Let’s begin with a brief recap of acute stress. The example I gave last week, described an encounter I had with a dog while out running. In this scenario the stressor (barking dog) came and went quickly as did my experience of stress:
My brain decided that I was under threat and initiated the release of stress hormones which gave mea physical and mental boost to react (fight, flight or freeze):
Increased alertness (senses are heightened)·
Breathing becomes fast and shallow (oxygen required for muscles)·
Heart rate increases (to pump oxygen around the body)·
Muscle tension \ Short term strength increases (in preparation to fight \ run)·
Tunnel vision (threat focused, see things in a negative light) etc
The stressor (dog) quickly passed, so no further stress hormones were released and I returned to a state of balance. So far so good, but what happens if the stressor doesn’t just simply disappear. What if we are talking about a pressurised work environment or recurring negative thoughts?

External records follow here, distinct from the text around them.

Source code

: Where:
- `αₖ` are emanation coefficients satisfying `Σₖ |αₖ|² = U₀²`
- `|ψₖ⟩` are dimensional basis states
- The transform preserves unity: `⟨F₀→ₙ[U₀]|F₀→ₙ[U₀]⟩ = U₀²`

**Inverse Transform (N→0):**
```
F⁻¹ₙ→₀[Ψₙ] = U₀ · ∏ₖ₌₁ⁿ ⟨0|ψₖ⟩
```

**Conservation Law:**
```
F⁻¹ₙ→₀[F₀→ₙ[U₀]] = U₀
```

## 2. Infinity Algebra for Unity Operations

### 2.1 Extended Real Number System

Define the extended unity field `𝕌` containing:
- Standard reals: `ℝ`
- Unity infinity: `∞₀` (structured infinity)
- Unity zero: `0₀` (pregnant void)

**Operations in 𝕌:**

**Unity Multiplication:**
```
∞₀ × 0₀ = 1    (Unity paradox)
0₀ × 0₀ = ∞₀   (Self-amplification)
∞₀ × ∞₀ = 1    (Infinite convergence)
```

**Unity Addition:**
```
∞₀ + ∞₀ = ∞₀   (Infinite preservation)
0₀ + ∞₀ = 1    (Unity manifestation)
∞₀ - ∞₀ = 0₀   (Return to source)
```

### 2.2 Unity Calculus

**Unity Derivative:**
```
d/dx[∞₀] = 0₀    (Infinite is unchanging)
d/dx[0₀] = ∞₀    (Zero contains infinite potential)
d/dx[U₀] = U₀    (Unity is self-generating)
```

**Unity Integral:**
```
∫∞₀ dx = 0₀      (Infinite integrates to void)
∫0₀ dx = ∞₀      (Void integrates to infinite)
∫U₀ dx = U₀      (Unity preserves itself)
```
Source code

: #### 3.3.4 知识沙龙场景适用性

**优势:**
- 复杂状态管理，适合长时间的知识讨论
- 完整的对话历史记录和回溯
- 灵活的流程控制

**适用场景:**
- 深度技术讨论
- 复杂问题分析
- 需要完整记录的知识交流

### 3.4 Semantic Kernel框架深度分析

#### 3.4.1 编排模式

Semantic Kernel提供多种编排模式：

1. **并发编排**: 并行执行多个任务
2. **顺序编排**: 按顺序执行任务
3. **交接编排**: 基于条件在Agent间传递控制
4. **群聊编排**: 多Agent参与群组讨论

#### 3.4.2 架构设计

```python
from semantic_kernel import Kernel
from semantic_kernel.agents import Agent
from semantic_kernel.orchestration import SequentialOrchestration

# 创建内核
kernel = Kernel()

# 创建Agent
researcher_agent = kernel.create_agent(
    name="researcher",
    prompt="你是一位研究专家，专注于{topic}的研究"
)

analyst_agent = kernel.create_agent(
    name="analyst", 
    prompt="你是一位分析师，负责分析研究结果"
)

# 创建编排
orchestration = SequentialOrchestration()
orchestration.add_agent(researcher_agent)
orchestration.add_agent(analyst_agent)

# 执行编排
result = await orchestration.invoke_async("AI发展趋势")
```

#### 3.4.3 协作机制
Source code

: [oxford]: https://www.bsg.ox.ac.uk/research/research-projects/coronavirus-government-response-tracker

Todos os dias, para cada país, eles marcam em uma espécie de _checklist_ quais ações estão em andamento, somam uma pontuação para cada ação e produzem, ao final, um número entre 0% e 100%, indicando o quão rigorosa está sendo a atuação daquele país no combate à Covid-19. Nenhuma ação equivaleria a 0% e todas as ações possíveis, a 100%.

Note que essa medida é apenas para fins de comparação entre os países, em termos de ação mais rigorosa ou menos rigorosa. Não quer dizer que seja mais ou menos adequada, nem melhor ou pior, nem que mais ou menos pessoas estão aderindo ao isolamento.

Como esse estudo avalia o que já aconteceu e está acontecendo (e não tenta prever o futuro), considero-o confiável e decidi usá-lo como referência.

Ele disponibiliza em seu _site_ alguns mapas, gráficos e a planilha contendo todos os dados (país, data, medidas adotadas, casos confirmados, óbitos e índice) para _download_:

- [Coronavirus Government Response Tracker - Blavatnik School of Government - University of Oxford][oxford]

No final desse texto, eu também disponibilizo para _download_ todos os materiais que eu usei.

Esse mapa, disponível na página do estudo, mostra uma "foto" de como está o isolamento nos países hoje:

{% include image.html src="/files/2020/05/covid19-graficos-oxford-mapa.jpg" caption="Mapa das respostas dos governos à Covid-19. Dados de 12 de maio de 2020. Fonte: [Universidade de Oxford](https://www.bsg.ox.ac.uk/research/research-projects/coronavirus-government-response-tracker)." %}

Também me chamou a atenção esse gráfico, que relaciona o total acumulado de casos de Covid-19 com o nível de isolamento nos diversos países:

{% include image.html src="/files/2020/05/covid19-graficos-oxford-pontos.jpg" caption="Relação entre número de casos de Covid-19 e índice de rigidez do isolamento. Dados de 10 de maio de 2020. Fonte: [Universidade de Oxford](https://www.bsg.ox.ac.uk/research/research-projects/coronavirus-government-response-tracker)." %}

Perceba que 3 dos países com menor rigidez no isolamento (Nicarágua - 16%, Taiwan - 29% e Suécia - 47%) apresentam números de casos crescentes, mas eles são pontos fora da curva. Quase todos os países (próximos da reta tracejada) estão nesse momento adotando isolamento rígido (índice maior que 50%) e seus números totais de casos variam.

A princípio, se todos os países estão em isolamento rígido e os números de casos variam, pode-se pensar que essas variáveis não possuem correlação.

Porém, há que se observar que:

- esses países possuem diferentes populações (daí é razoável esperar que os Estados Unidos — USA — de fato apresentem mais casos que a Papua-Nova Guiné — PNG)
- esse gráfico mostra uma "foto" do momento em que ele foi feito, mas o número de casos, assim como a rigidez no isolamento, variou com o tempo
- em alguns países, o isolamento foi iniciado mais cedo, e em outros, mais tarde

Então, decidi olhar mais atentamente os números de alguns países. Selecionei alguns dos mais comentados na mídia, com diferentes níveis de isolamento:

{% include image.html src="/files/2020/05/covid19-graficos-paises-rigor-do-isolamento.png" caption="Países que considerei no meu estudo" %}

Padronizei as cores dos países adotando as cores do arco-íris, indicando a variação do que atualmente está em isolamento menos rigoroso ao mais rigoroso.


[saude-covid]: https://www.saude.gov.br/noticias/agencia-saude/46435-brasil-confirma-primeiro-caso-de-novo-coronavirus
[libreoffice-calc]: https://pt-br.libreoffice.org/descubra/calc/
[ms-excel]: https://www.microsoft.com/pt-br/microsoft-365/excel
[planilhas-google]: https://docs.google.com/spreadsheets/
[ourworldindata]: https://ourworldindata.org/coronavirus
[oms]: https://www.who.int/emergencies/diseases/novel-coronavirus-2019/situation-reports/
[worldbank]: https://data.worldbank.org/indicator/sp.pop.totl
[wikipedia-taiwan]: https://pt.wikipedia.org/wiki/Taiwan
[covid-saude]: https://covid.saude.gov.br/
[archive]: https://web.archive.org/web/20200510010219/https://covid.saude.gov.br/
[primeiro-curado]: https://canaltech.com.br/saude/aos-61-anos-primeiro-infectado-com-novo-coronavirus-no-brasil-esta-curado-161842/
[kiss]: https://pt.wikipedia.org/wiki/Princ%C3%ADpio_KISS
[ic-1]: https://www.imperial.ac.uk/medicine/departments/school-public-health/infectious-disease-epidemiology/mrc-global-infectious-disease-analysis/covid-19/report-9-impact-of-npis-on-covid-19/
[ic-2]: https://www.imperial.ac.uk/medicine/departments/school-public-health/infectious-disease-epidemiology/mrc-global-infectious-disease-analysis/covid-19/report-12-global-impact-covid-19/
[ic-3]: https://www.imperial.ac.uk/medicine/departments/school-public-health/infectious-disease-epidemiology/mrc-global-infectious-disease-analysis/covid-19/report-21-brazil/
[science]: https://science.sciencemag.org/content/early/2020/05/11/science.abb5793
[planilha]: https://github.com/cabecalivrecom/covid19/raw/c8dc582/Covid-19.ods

Let’s say I’m preoccupied with a dispute I had with a colleague at work. The thought pops into my head, “I really shouldn’t have said that”. I perceive a threat to my wellbeing (social status: reputation, job security etc) and acute stress ensues. However, the threat doesn’t pass instead a related or identical thought enters my head, “Why can’t I keep my cool like other people?”. Another burst of stress hormones are automatically released into my body.
You can see how repeat exposure to anxiety inducing thoughts and situations can place and keep us in a cycle of stress. In time chronic exposure to stress can lead to a myriad of issues that affect our wellbeing. These issues arise in the following order and are dictated by the frequency and level of stress we experience:
Dysregulation: Sleeping issues, constant worrying, back pain etc
Maladaptive Coping: Overeating, ruminating, social withdrawal etc
Breakdown (Physical\Mental): Depression, heart disease etc
Dysregulation is a result of chronic stress, we then use maladaptive coping strategies to feel better in the short term but this pushes us further towards breakdown. All of this feeds into the stress cycle. Now, if that didn’t cheer you up of a Wednesday nothing will!
Actually this stuff is really worth knowing. If you are not currently overly stressed, great – long may it continue. If you recognise these patterns in yourself, great also! Awareness is the first step in taking back control. We have be aware of the problem in order to change it!